Portfolio analysis (artificial floor fact)
To scrupulously consider efficiency, we performed 200 repeated portfolio optimization trials utilizing artificial knowledge wherein the true future joint distributions are recognized. This managed setting permits us to straight evaluate JointFM-generated portfolios and our baseline towards the ground-truth optimum.
The outcomes
- Easy returns: JointFM portfolios achieved 1.17% larger returns on common.
- Danger-adjusted returns: the Sharpe ratio is virtually the identical. JointFM reveals a barely higher risk-adjusted return.

On the artificial oracle knowledge, the JointFM portfolio has a 1.17% larger return on common however at a roughly equivalent risk-adjusted return (Sharpe ratio), which implies that the outperformance resulted from extra risk-taking. Given its roughly equivalent efficiency by way of risk-adjusted return, which is the extra necessary metric, our first model of JointFM emerges as a quick, low cost, versatile, and easy drop-in different to the baseline strategy.
Actual-world sanity test
Addressing the potential concern that our mannequin is simply good at fixing the precise artificial issues it was educated on, we validated the strategy on actual S&P 500 knowledge (Yahoo Finance). We randomly sampled 10 property over 200 completely different time intervals out of a universe of 391 completely different shares from the S&P 500.
The outcomes
JointFM-portfolios, just like their efficiency on the artificial take a look at datasets, confirmed a better easy return. Their risk-adjusted return is roughly the identical because the comparability, barely outperforming it. This confirms that the mannequin has discovered generalizable guidelines of volatility and correlation, not simply memorized a selected set of data-generating processes.

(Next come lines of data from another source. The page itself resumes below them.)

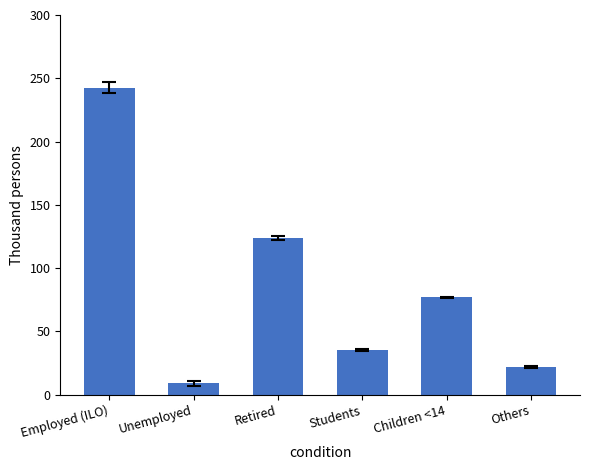

What is the change in value from Unemployed to Others?

+13.1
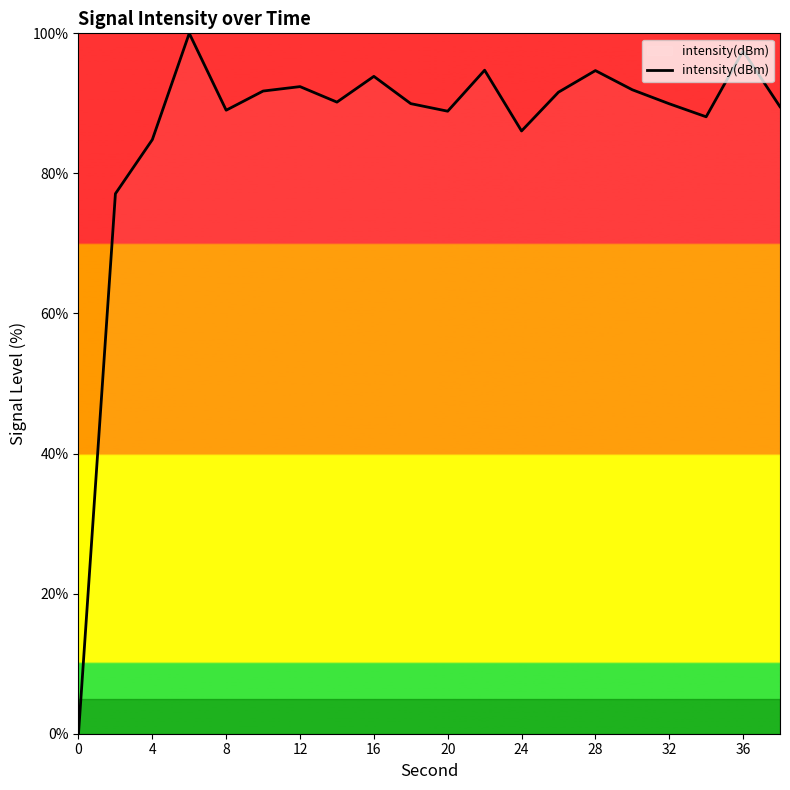

What is the difference between the maximum and minimum values?

100.0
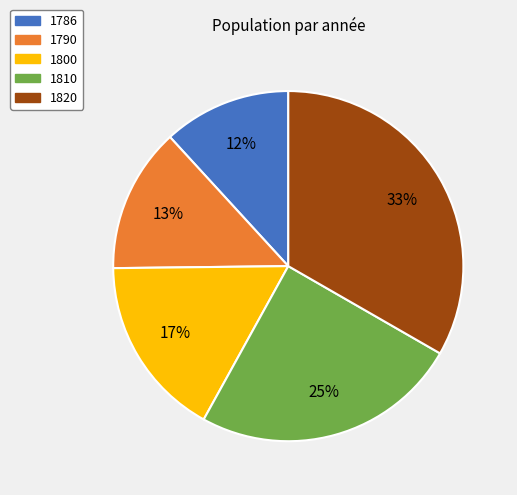

True or false: 1786 accounts for 12% of the total.

True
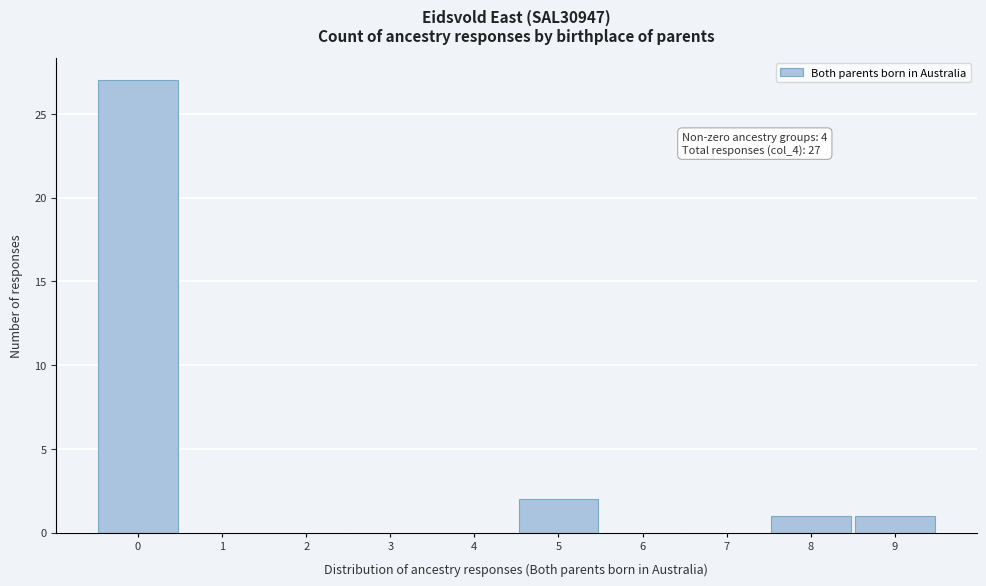

Over which range of the x-axis is the bar tallest?

-0.5 to 0.5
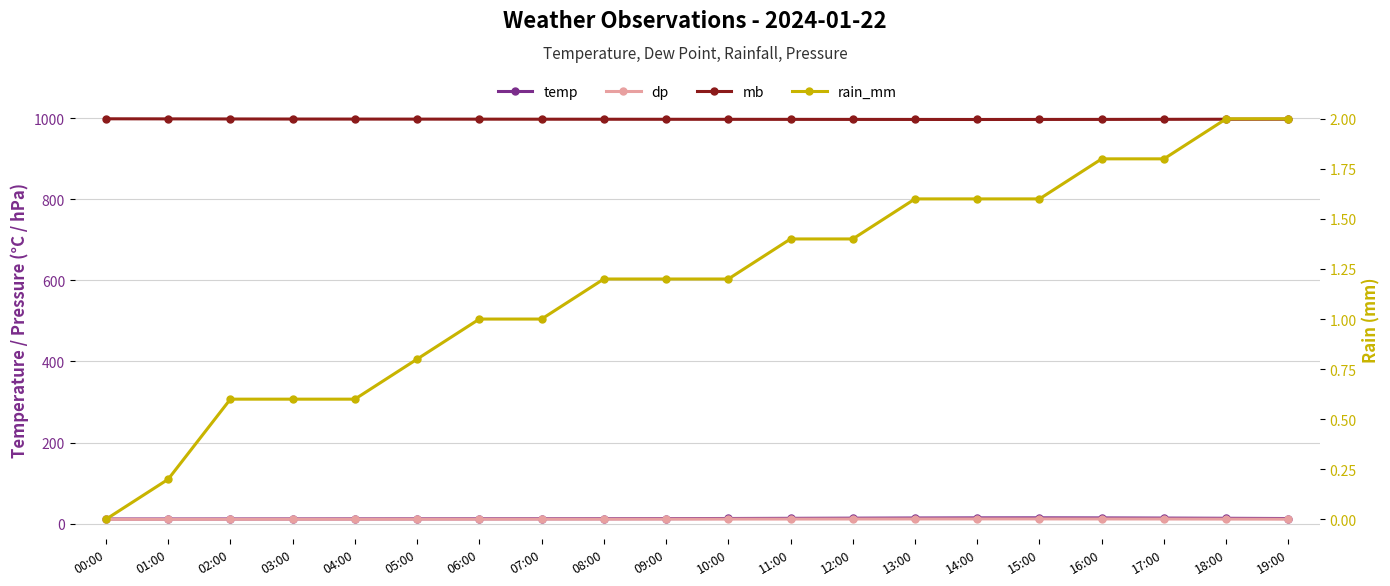

What is the total value across all series at 18:00?

1024.1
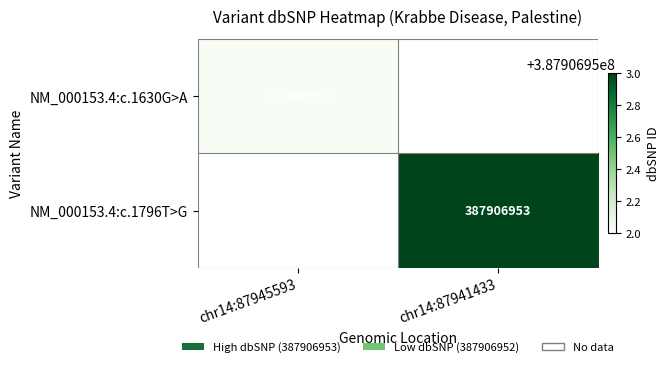

How many data points does each series have?

2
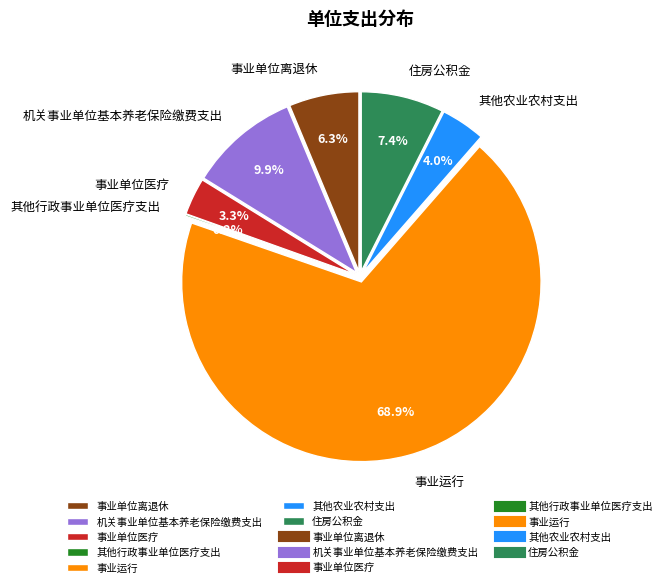

Is it true that 事业运行 is 55% of the pie?

False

Wrapping up: instantaneous portfolio optimization
By changing inflexible statistical assumptions with a versatile, pre-trained basis mannequin, JointFM permits a brand new class of buying and selling and danger administration brokers. These brokers don’t simply react to cost adjustments; they immediately re-simulate the long run multiverse to seek out the most effective path ahead. JointFM considerably accelerates inference by front-loading the in depth scientific modeling into the coaching stage. This enables for near-instantaneous inference execution.
This represents a shift from monetary modeling (becoming equations) to monetary AI (utilizing basis fashions), providing each the velocity required for contemporary markets and the depth required for survival.